Epidemi obesitas juga berkontribusi terhadap peningkatan jumlah penderita, bersama dengan faktor risiko lain seperti tekanan darah tinggi, diabetes, penyakit ginjal kronis, merokok dan minum alkohol.
"Penelitian sebelumnya telah menunjukkan konsumsi minuman ringan yang tinggi berhubungan dengan peningkatan risiko AF (atrial fibrilasi)," kata profesor emeritus nutrisi dan dietetik di King's College London, Tom Sanders.

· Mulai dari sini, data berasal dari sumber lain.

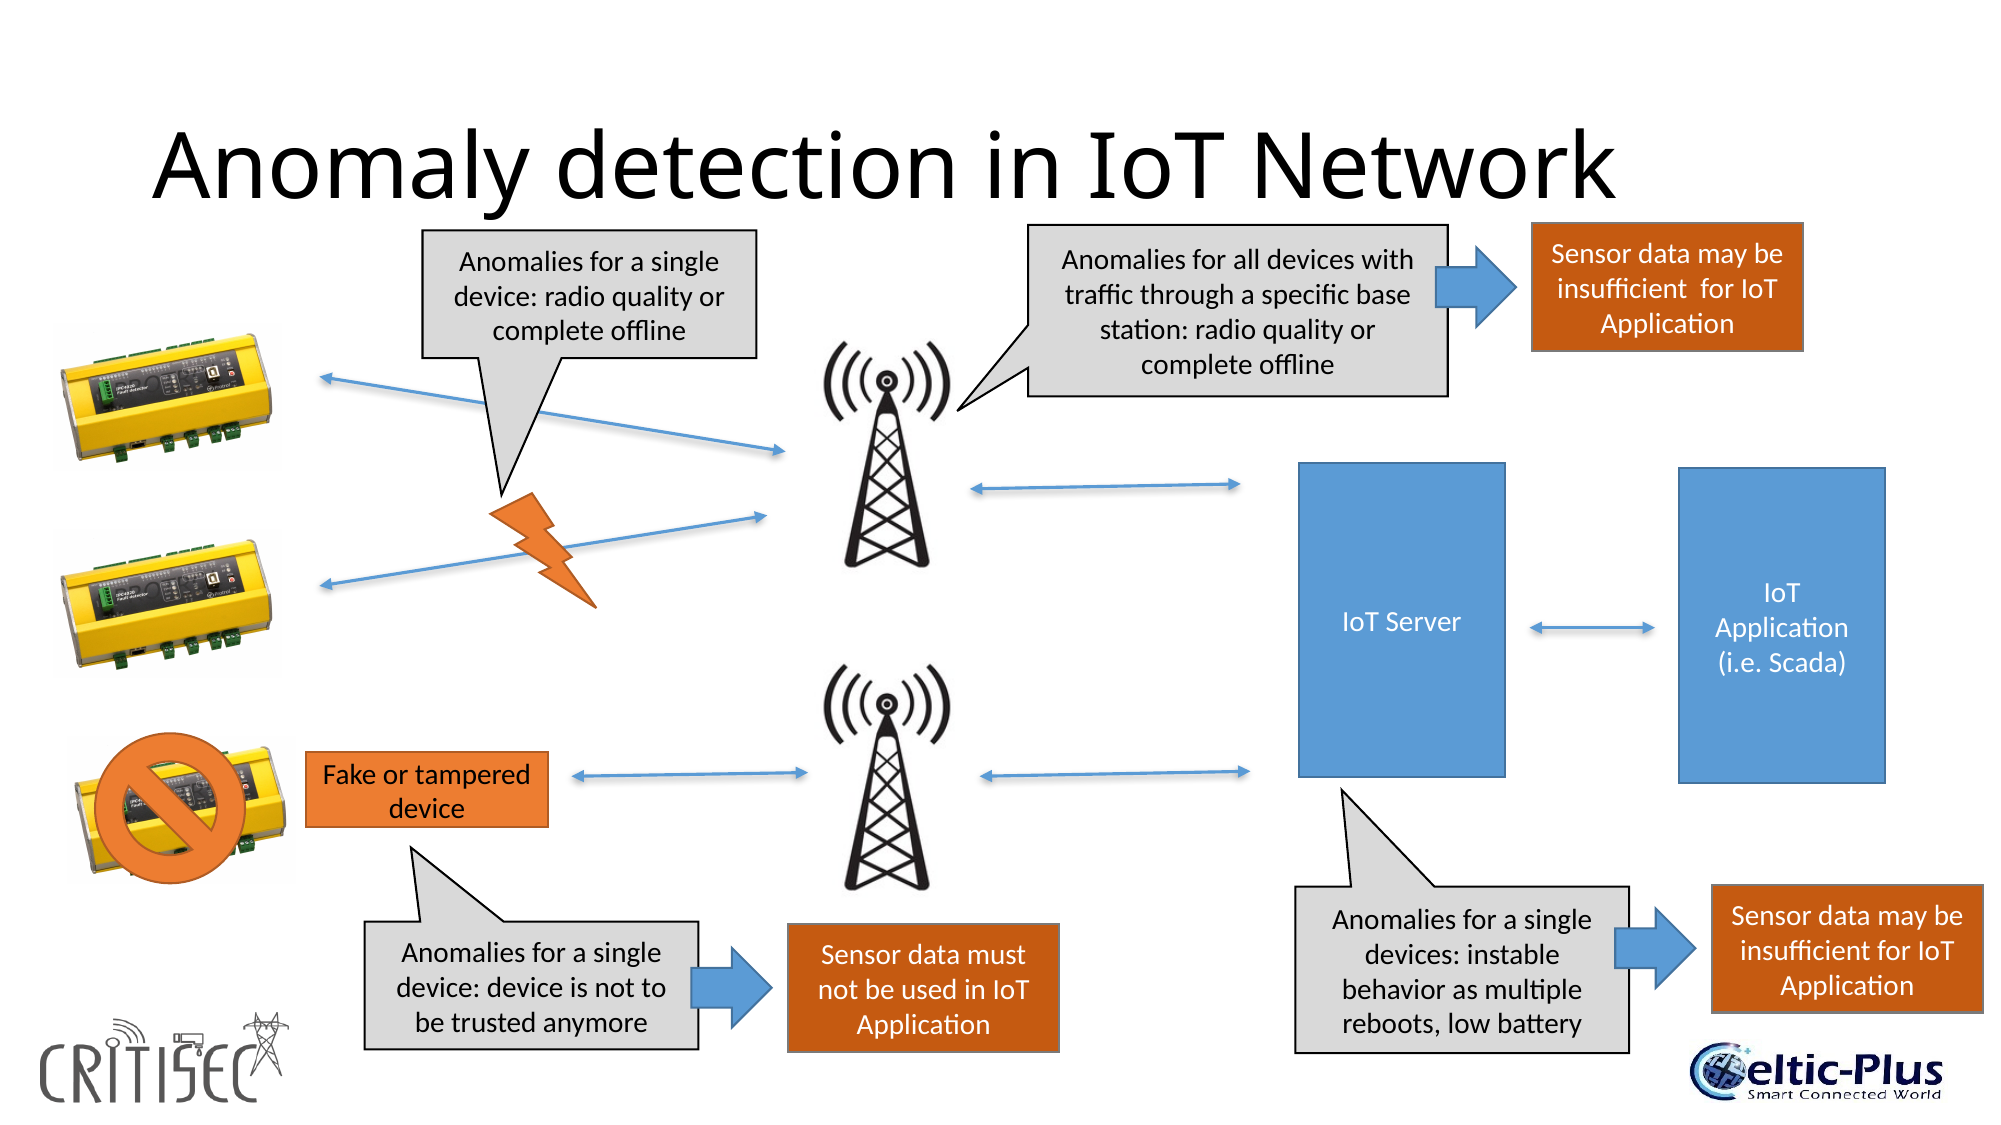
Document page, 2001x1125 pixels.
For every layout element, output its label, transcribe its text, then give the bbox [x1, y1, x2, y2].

Dia tidak terlibat dalam studi baru ini.
"Risiko AF diketahui terkait dengan diabetes tipe 2, pesta minuman beralkohol, serta penggunaan obat-obatan terlarang seperti kokain" kata Sanders.
Advertisement
Kemungkinan 'Risiko Kesehatan Tambahan'
Penelitian yang diterbitkan pada hari Selasa di jurnal Circulation: Arrhythmia and Electrophysiology ini menganalisis data hampir 202.000 orang yang berpartisipasi dalam database biomedis besar yang disebut UK Biobank.
Diikuti selama rata-rata 10 tahun, orang-orang dalam analisis tersebut berusia antara 37 hingga 73 tahun, dan lebih dari separuhnya adalah perempuan.
Konsumen minuman berpemanis buatan yang lebih tinggi lebih cenderung berjenis kelamin perempuan, lebih muda, lebih gemuk, dan memiliki prevalensi diabetes tipe 2 yang lebih tinggi, demikian hasil penelitian tersebut.
Mereka yang minum lebih banyak minuman berpemanis lebih cenderung berjenis kelamin laki-laki, lebih muda, lebih berat badannya lebih banyak dan memiliki prevalensi penyakit jantung yang lebih tinggi.
Orang yang minum minuman berpemanis dan jus murni "cenderung memiliki asupan gula total yang lebih tinggi dibandingkan mereka yang minum minuman berpemanis buatan," menurut pernyataan tersebut.
"Temuan penelitian kami tidak dapat menyimpulkan secara pasti bahwa satu minuman menimbulkan risiko kesehatan yang lebih besar daripada yang lain karena kompleksitas pola makan kita dan karena beberapa orang mungkin minum lebih dari satu jenis minuman," kata penulis utama penelitian yang juga merupakan seorang profesor di Rumah Sakit Rakyat Kesembilan Shanghai dan Fakultas Kedokteran Universitas Shanghai Jiao Tong di Shanghai, China, Dr. Ningjian Wang.
"Namun, berdasarkan temuan ini, kami merekomendasikan agar orang-orang mengurangi atau bahkan menghindari minuman yang dimaniskan secara artifisial dan berpemanis jika memungkinkan," kata Wang.
"Jangan anggap remeh dan berpikir minuman dengan pemanis buatan yang rendah gula dan rendah kalori itu sehat, karena itu justru dapat menimbulkan potensi risiko kesehatan," tambah dia.